Experiment: Hydraulic Jump Analysis
Objective
To verify the theoretical relationship between the conjugate depths of a hydraulic jump and to determine various elements such as the height of the jump, length of the jump, and energy loss.
Apparatus Required
- Open channel flume (glass-walled for visibility)
- Adjustable weir or tailgate
- Pointer gauge (for depth measurement)
- Stopwatch
- Discharge measurement unit (orifice meter/venturimeter)
Theory
A hydraulic jump occurs when a rapidly flowing stream in an open channel abruptly changes to a slowly flowing stream, resulting in a distinct rise in the water surface. This phenomenon converts kinetic energy into potential energy, accompanied by energy dissipation due to turbulent rollers.
Key relationships:
\[ Fr_1 = \frac{V_1}{\sqrt{g y_1}} \]
Where:
- \( Fr_1 \): Froude number before jump
- \( V_1 \): Velocity before jump (m/s)
- \( g \): Acceleration due to gravity (9.81 m/s²)
- \( y_1 \): Depth before jump (m)
Conjugate Depths Relationship:
\[ \frac{y_2}{y_1} = \frac{1}{2} \left( \sqrt{1 + 8 Fr_1^2} – 1 \right) \]
Height of Jump:
\[ H_j = y_2 – y_1 \]
Length of Jump:
\[ L_j = 5 H_j \]
Energy Loss:
\[ E_l = \frac{(y_2 – y_1)^3}{4 y_1 y_2} \]
Procedure
- The pump was started and the sluice gate was set to about 25 mm.
- The flow rate was adjusted to give approximately 300 mm head above the sluice.
- The adjustable weir was raised to form a hydraulic jump within the central portion of the flume.
- The depths before and after the jump were noted.
- The flow rate and head were measured.
- The procedure was repeated for a head of 500 mm above the sluice.
Observations
Flume width (B) = 100 mm = 0.1 m
| Obs. No. |
Head (H, mm) |
Depth Before Jump (Y₁, mm) |
Depth After Jump (Y₂, mm) |
Volume (V, m³) |
Time (t, s) |
| 1 |
383 |
22 |
100.4 |
0.1 |
30.26 |
| 2 |
524 |
21 |
129.4 |
0.1 |
21.63 |
Calculations
| Obs. No. |
Discharge per Unit Width q (m³/s/m) |
Velocity V₁ (m/s) |
Froude No. F₁ |
Theoretical Sequent Depth (d₂) + H (m) |
Theoretical Head Loss (ETH) (m) |
Experimental Head Loss (E) (m) |
| 1 |
0.033 |
0.333 |
0.332 |
0.0186 |
0.0725 |
0.0539 |
| 2 |
0.046 |
0.458 |
0.407 |
0.034 |
0.049 |
0.117 |
Sample Calculations (Observation 1)
Discharge per unit width:
\[ q = \frac{V}{t \cdot B} = \frac{0.1}{30.2 \times 0.1} = 0.0331 \, \text{m}^2/\text{s} \]

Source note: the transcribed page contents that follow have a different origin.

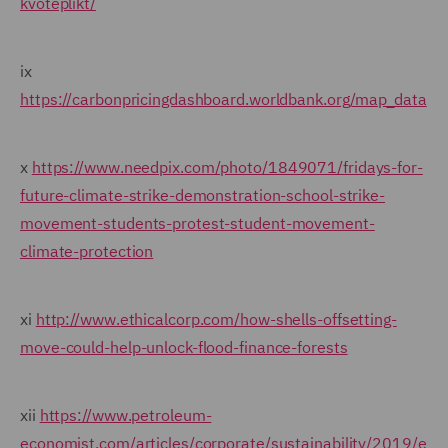
kvoteplikt/
ix
https://carbonpricingdashboard.worldbank.org/map_data
x
https://www.needpix.com/photo/1849071/fridays-for-
future-climate-strike-demonstration-school-strike-
movement-students-protest-student-movement-
climate-protection
xi
http://www.ethicalcorp.com/how-shells-offsetting-
move-could-help-unlock-flood-finance-forests
xii
https://www.petroleum-
economist.com/articles/corporate/sustainability/2019/exx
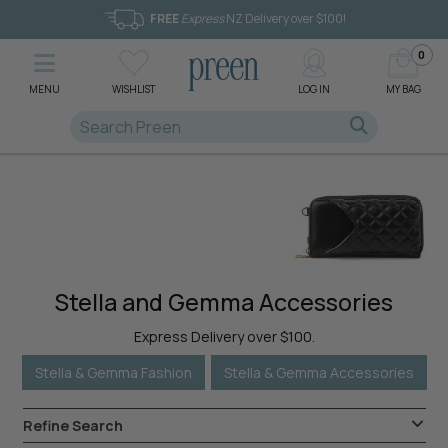
FREE
Express
NZ Delivery over $100!
0
MENU
WISHLIST
LOG IN
MY BAG
Stella and Gemma Accessories
Express Delivery over $100.
Stella & Gemma Fashion
Stella & Gemma Accessories
Refine Search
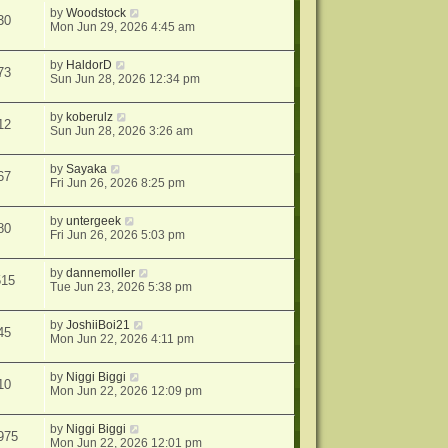
by
Woodstock
30
Mon Jun 29, 2026 4:45 am
by
HaldorD
73
Sun Jun 28, 2026 12:34 pm
by
koberulz
12
Sun Jun 28, 2026 3:26 am
by
Sayaka
67
Fri Jun 26, 2026 8:25 pm
by
untergeek
80
Fri Jun 26, 2026 5:03 pm
by
dannemoller
515
Tue Jun 23, 2026 5:38 pm
by
JoshiiBoi21
45
Mon Jun 22, 2026 4:11 pm
by
Niggi Biggi
10
Mon Jun 22, 2026 12:09 pm
by
Niggi Biggi
975
Mon Jun 22, 2026 12:01 pm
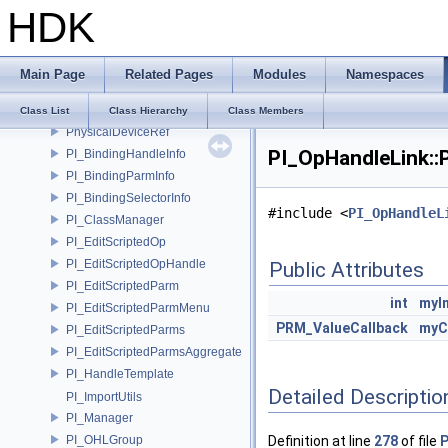
HDK
PDGT_TypeInstance
PDGT_TypeRegistry
PDGT_Utils
Main Page
Related Pages
Modules
Namespaces
PDGT_Value
PDGT_ValueArgs
Class List
Class Hierarchy
Class Members
PhysicalDeviceRef
PI_OpHandleLink::P
PI_BindingHandleInfo
PI_BindingParmInfo
PI_BindingSelectorInfo
#include <
PI_OpHandleL
PI_ClassManager
PI_EditScriptedOp
PI_EditScriptedOpHandle
Public Attributes
PI_EditScriptedParm
int
myI
PI_EditScriptedParmMenu
PRM_ValueCallback
myC
PI_EditScriptedParms
PI_EditScriptedParmsAggregate
PI_HandleTemplate
Detailed Descriptio
PI_ImportUtils
PI_Manager
PI_OHLGroup
Definition at line
278
of file
P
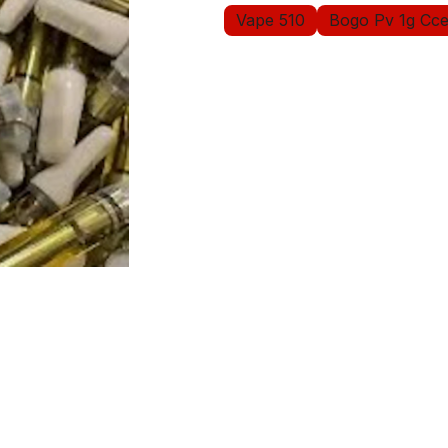
Vape 510
Bogo Pv 1g Cce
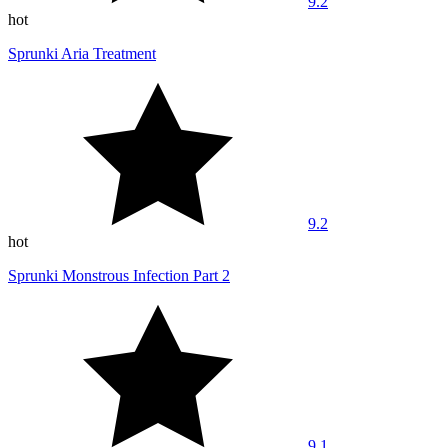
9.2
hot
Sprunki Aria Treatment
9.2
hot
Sprunki Monstrous Infection Part 2
9.1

Velocity (Subcritical Flow):
\[ v_2 = \frac{q}{y_2} = \frac{0.0331}{0.1} = 0.331 \, \text{m/s} \]
Froude Number (Subcritical Flow):
\[ Fr_2 = \frac{v_2}{\sqrt{g y_2}} = \frac{0.331}{\sqrt{9.81 \times 0.1}} \approx 0.334 \]
Theoretical Upstream Sequent Depth:
\[ y_{1th} = y_2 \left( \frac{-1 + \sqrt{1 + 8 Fr_2^2}}{2} \right) = 0.0188 \, \text{m} \]
Theoretical Head Loss:
\[ E_{Th} = \frac{(y_2 – y_{1th})^3}{4 y_2 y_{1th}} \approx 0.0711 \, \text{m} \]
Experimental Head Loss:
\[ E = \frac{(y_2 – y_1)^3}{4 y_2 y_1} \approx 0.0457 \, \text{m} \]
Discussion and Conclusion
The experiment demonstrated the formation of a hydraulic jump in a flume and analyzed its key parameters. The slight variation in the pre-jump depth (Y₁) showed good consistency, and the close match between theoretical and experimental head losses indicated reliable measurements.
Hydraulic jumps are essential in irrigation systems for dissipating energy, preventing erosion, and controlling flow. They help transition high-velocity flows to stable conditions, ensuring safe and efficient water delivery.
In conclusion, the experiment confirmed theoretical predictions and highlighted the practical importance of hydraulic jumps in engineering applications.